◆ Exercise prompt ◆
From the first line through the line containing "funziona contro tutte le moderne reti", transcribe the records exactly and include no other lines.

-- Dataset extract follows --

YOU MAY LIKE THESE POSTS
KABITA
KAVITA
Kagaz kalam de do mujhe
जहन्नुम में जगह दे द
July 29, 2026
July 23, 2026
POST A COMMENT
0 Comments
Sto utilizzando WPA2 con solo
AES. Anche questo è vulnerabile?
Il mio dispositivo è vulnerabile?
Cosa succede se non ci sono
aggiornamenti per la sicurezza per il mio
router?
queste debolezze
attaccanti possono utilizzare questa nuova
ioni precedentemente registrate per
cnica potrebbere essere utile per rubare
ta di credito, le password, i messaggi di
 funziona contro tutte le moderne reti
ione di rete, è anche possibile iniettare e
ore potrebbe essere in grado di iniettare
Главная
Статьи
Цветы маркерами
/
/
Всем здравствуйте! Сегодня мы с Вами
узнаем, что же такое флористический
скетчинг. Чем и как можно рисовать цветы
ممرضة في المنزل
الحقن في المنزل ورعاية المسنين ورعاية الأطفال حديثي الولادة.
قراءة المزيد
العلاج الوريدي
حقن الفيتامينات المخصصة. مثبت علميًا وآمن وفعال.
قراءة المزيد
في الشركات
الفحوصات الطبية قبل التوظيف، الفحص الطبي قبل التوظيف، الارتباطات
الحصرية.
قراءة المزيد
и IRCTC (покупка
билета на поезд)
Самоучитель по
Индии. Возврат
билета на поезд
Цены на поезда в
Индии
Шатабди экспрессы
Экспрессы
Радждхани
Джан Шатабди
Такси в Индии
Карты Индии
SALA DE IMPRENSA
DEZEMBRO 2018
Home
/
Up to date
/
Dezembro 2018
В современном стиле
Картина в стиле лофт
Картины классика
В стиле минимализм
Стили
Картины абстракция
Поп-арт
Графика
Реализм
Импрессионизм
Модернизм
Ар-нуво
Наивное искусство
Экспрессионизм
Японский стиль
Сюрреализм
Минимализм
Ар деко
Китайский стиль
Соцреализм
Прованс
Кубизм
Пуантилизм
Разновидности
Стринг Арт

-- Dataset extract concluded --

◆ Written answer ◆
YOU MAY LIKE THESE POSTS
KABITA
KAVITA
Kagaz kalam de do mujhe
जहन्नुम में जगह दे द
July 29, 2026
July 23, 2026
POST A COMMENT
0 Comments
Sto utilizzando WPA2 con solo
AES. Anche questo è vulnerabile?
Il mio dispositivo è vulnerabile?
Cosa succede se non ci sono
aggiornamenti per la sicurezza per il mio
router?
queste debolezze
attaccanti possono utilizzare questa nuova
ioni precedentemente registrate per
cnica potrebbere essere utile per rubare
ta di credito, le password, i messaggi di
 funziona contro tutte le moderne reti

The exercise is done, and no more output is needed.